"Dreikäsehoch 2006" geht nach Emden
(bikl/idw) Die Emdener Kindertageseinrichtung "Schwabenstraße" erhält den Kita-Preis "Dreikäsehoch 2006" der Bertelsmann Stiftung. Mit ihrem Konzept zur Verbesserung der Lebens- und Bildungschancen von sozial benachteiligten Kindern setzte sie sich gegen rund 200 Mitbewerber aus ganz Deutschland durch. Der Preis in Höhe von 4.000 Euro wurde am 26. Februar, am Vorabend der Bildungsmesse didacta 2007, in Köln vergeben.
27.02.2007 Artikel"Mit dem Thema des diesjährigen Kita-Preises 'Jedes Kind mitnehmen - Bildungschancen für Kinder aus sozial benachteiligten Familien' greift die Bertelsmann Stiftung ein gesellschaftlich und bildungspolitisch hoch relevantes Thema auf", so Johannes Meier, Vorstandsmitglied der Bertelsmann Stiftung. Der Kindertageseinrichtung als erster Bildungsinstitution eines Kindes jenseits der Familie komme eine besondere Bedeutung zu. Als Lern- und Lebensort, der von nahezu allen Gesellschaftsgruppen genutzt wird, könne die Kita dazu beitragen, herkunftsbedingten Benachteiligungen bereits in den frühen Lebensjahren entgegen zu wirken. "Investitionen in die frühkindliche Bildung sind sinnvoll, da kostspielige Sozialleistungen zu einem späteren Zeitpunkt vermieden werden. Bildungspolitik ist immer auch Sozialpolitik", betont Johannes Meier.

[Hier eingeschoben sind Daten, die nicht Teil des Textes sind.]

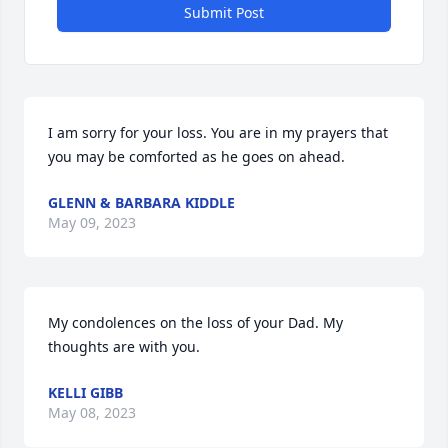
Submit Post
I am sorry for your loss. You are in my prayers that 
you may be comforted as he goes on ahead.
GLENN & BARBARA KIDDLE
May 09, 2023
My condolences on the loss of your Dad. My 
thoughts are with you.
KELLI GIBB
May 08, 2023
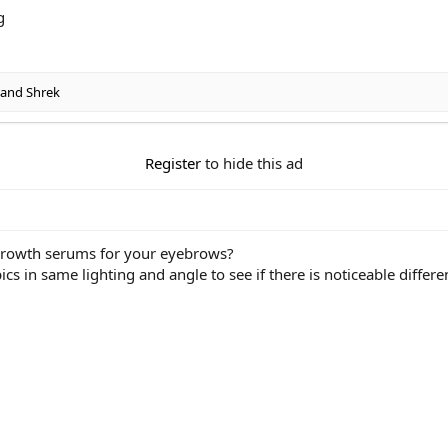
and
Shrek
Register
to hide this ad
 growth serums for your eyebrows?
ics in same lighting and angle to see if there is noticeable differ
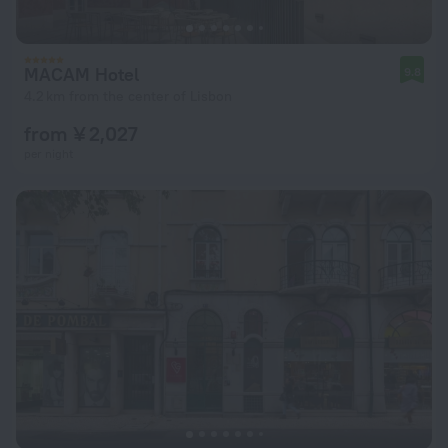
MACAM Hotel
9.8
4.2 km from the center of Lisbon
from ¥ 2,027
per night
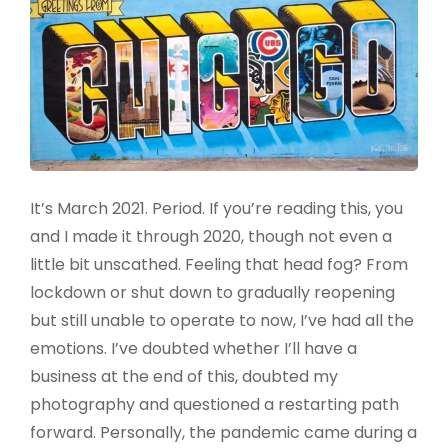
It’s March 2021. Period. If you’re reading this, you
and I made it through 2020, though not even a
little bit unscathed. Feeling that head fog? From
lockdown or shut down to gradually reopening
but still unable to operate to now, I’ve had all the
emotions. I’ve doubted whether I’ll have a
business at the end of this, doubted my
photography and questioned a restarting path
forward. Personally, the pandemic came during a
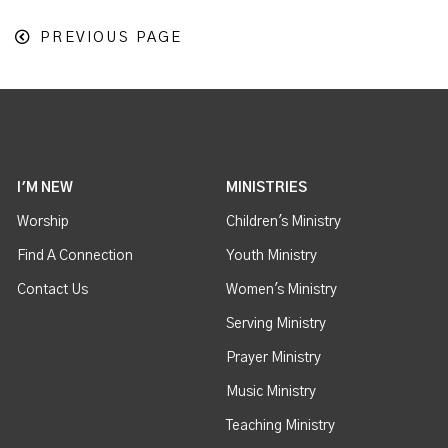
PREVIOUS PAGE
I'M NEW
MINISTRIES
Worship
Children's Ministry
Find A Connection
Youth Ministry
Contact Us
Women's Ministry
Serving Ministry
Prayer Ministry
Music Ministry
Teaching Ministry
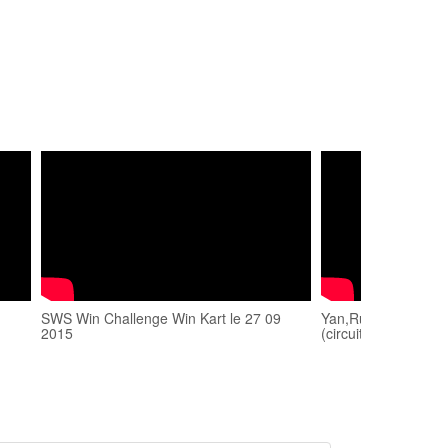
SWS Win Challenge Win Kart le 27 09
Yan,Russano,Blond
2015
(circuit Win'Kart) 2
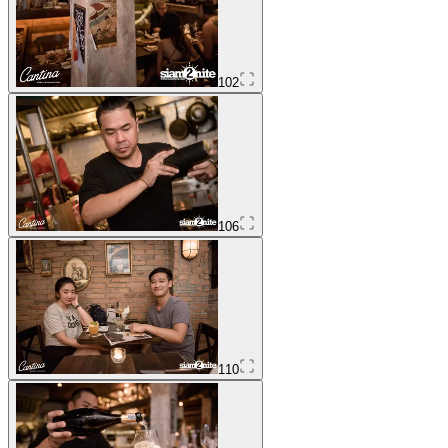
102
106
110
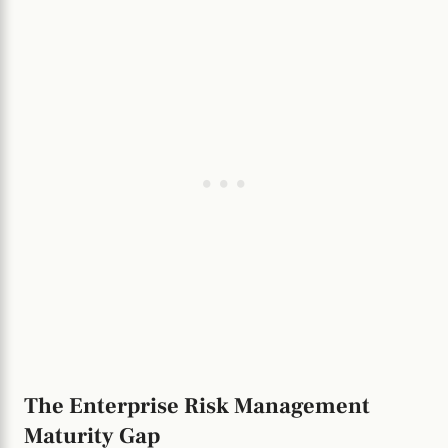
The Enterprise Risk Management
Maturity Gap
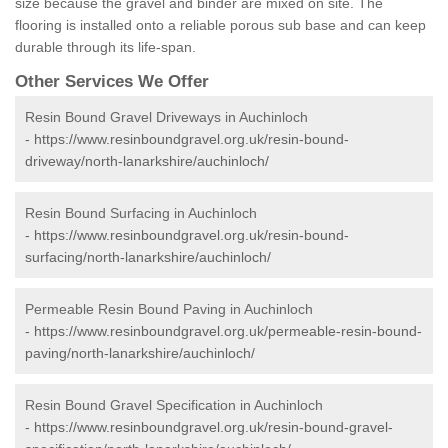
size because the gravel and binder are mixed on site. The
flooring is installed onto a reliable porous sub base and can keep
durable through its life-span.
Other Services We Offer
Resin Bound Gravel Driveways in Auchinloch
-
https://www.resinboundgravel.org.uk/resin-bound-
driveway/north-lanarkshire/auchinloch/
Resin Bound Surfacing in Auchinloch
-
https://www.resinboundgravel.org.uk/resin-bound-
surfacing/north-lanarkshire/auchinloch/
Permeable Resin Bound Paving in Auchinloch
-
https://www.resinboundgravel.org.uk/permeable-resin-bound-
paving/north-lanarkshire/auchinloch/
Resin Bound Gravel Specification in Auchinloch
-
https://www.resinboundgravel.org.uk/resin-bound-gravel-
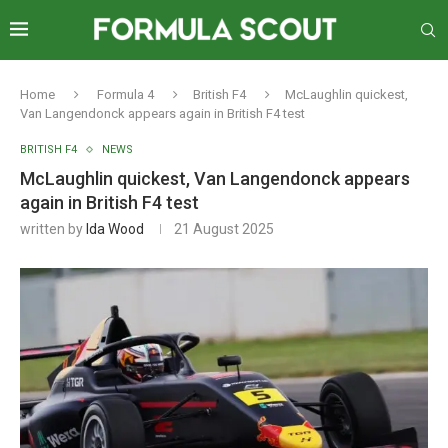
Home
Formula 4
British F4
McLaughlin quickest,
Van Langendonck appears again in British F4 test
BRITISH F4
NEWS
McLaughlin quickest, Van Langendonck appears
again in British F4 test
written by
Ida Wood
21 August 2025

Die Kita "Schwabenstraße" habe ein vorbildliches pädagogisches Konzept entwickelt, das auch strukturell überzeuge, so Meier: "Es zeigt, wie allen Kindern der Zugang zu Bildung ermöglicht werden kann, wenn verschiedenste Professionen zusammen arbeiten. Dabei stehen die Bedürfnisse der Kinder und ihrer Familien stets im Mittelpunkt."
Der mit 2.500 Euro dotierte und vom Aktionskreis Psychomotorik sowie dem ALS-Verlag zur Ver¬fügung gestellte zweite Preis geht in diesem Jahr an die Integrative Kindertagesstätte "Momo" in Pforzheim. Einen Gutschein des Ravensburger Spieleverlages im Wert von 1.500 Euro sowie 350 Euro vom ALS-Verlag erhält die Ev.-luth. Kindertagesstätte mit Familienzentrum an der Corvinuskirche in Hannover für ihren dritten Platz. Die Bewerbungen wurden in zwei Runden anhand unterschiedlicher Qualitätskriterien von einer sechsköpfigen Fach-Jury bewertet. Neun Bewerber kamen in die Endauswahl.